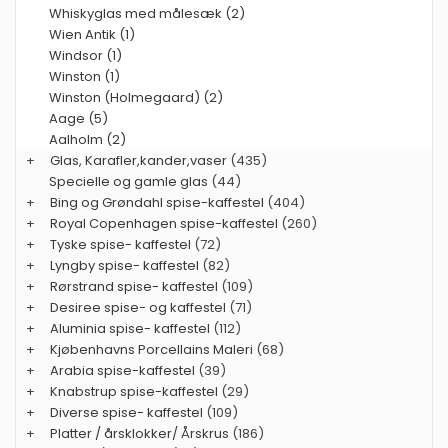
Whiskyglas med målesæk (2)
Wien Antik (1)
Windsor (1)
Winston (1)
Winston (Holmegaard) (2)
Aage (5)
Aalholm (2)
+
Glas, Karafler,kander,vaser
(435)
Specielle og gamle glas
(44)
+
Bing og Grøndahl spise-kaffestel
(404)
+
Royal Copenhagen spise-kaffestel
(260)
+
Tyske spise- kaffestel
(72)
+
Lyngby spise- kaffestel
(82)
+
Rørstrand spise- kaffestel
(109)
+
Desiree spise- og kaffestel
(71)
+
Aluminia spise- kaffestel
(112)
+
Kjøbenhavns Porcellains Maleri
(68)
+
Arabia spise-kaffestel
(39)
+
Knabstrup spise-kaffestel
(29)
+
Diverse spise- kaffestel
(109)
+
Platter / årsklokker/ Årskrus
(186)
⁂
▶ **What the task asks**: All of the records above must be copied exactly, except for the pictures.

▶ **Completed task**:
Whiskyglas med målesæk (2)
Wien Antik (1)
Windsor (1)
Winston (1)
Winston (Holmegaard) (2)
Aage (5)
Aalholm (2)
+
Glas, Karafler,kander,vaser
(435)
Specielle og gamle glas
(44)
+
Bing og Grøndahl spise-kaffestel
(404)
+
Royal Copenhagen spise-kaffestel
(260)
+
Tyske spise- kaffestel
(72)
+
Lyngby spise- kaffestel
(82)
+
Rørstrand spise- kaffestel
(109)
+
Desiree spise- og kaffestel
(71)
+
Aluminia spise- kaffestel
(112)
+
Kjøbenhavns Porcellains Maleri
(68)
+
Arabia spise-kaffestel
(39)
+
Knabstrup spise-kaffestel
(29)
+
Diverse spise- kaffestel
(109)
+
Platter / årsklokker/ Årskrus
(186)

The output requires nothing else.